En 1861 el anciano vicario apostólico de Verapoly, mons. Bernardin, constituyó a Ciríaco Elias vicario general de todos los fieles de rito malabar. La razón era que no aparecía nadie tan capaz como él de hacer frente al cisma surgido. Pues un falso metropolita caldeo, llamado Tomás Rochos, alegando que los fieles malabares bajo la autoridad del vicario apostólico estaban siendo apartados de su verdadera tradición eclesial, atrajo numerosas parroquias a decidirse por abandonar la obediencia a Roma y formar un verdadero cisma. Nadie como Ciríaco estaba preparado para hacer frente a esta dolorosa situación. Porque su conocimiento de la tradición y la liturgia malabar así como de la lengua siríaca lo prestigiaban altamente a los ojos de los fieles malabares. Ciríaco trabajó firmemente por recomponer la unidad, visitando las parroquias, hablando con los fieles, deshaciendo equívocos, asegurando la buena voluntad de la Santa Sede, con la que las relaciones de muchos fieles habían sido muy tensas pensando que simplemente se pensaba en latinizarlos… Al tiempo que llamaba a la unidad con Roma, proponía que se mejorara la unidad dentro de las comunidades malabares, y para ello propuso la unificación litúrgica en todas las comunidades del rito y pasó a imprimir los libros litúrgicos para que por esta edición revisada y consensuada se hiciera la liturgia en todas las comunidades.
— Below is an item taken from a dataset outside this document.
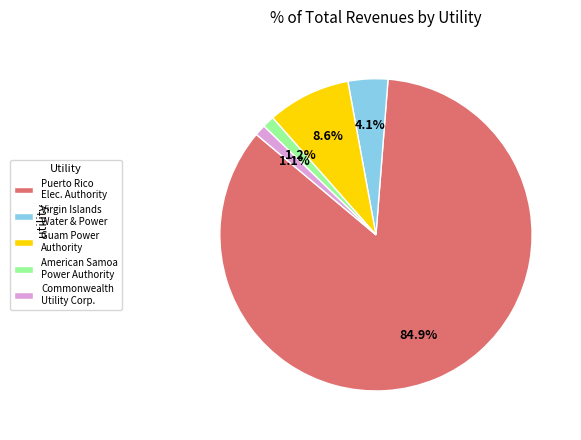

Do American Samoa Power Authority and Puerto Rico Elec. Authority together represent more than half of the pie?

Yes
Todas las que habían desertado del campo católico volvieron a la unidad. El año 1863 Tomás Rochos se marchó pero su secretario vino de Bagdad con la pretensión de continuar el cisma. Entonces Ciriaco entabló un sereno diálogo con él, a resultas del cual el pretendido metropolita renunció a sus pretensiones y se incorporó a la comunidad
católica malabar. El éxito de Ciriaco fue completo.
Preocupado siempre por la formación cuidadosa del clero, pasó a fundar nuevos seminarios, como el de Mannaman. En 1866 fundó el de Vazhakulan y en 1868 el de Elthuruth.
Ciriaco no tuvo tiempo ni dinero para publicar sus muchos escritos teológicos, místicos y pastorales, pero sintiéndose impulsado a poner por escrito sus pensamientos y experiencias religiosas, dejó una buena cantidad de escritos que, tras su muerte, fueron publicados y constituyen para la iglesia malabar una gran riqueza. Escribía en lengua malayalam.
Dedicado siempre a un intenso apostolado, le llegó la muerte en Konanmavu el 3 de enero de 1871. Y ha tenido el honor de que el papa Juan Pablo II haya acudido a su iglesia de Kottayam, en el curso de su viaje apostólico a la India, para beatificarlo el 8 de febrero de 1986.
Su obra ha crecido notablemente. Los carmelitas de la Inmaculada son hoy más de tres mil religiosos y las hermanas carmelitas, con sus dos secciones, malabar y latina, sobrepasan las cinco mil religiosas.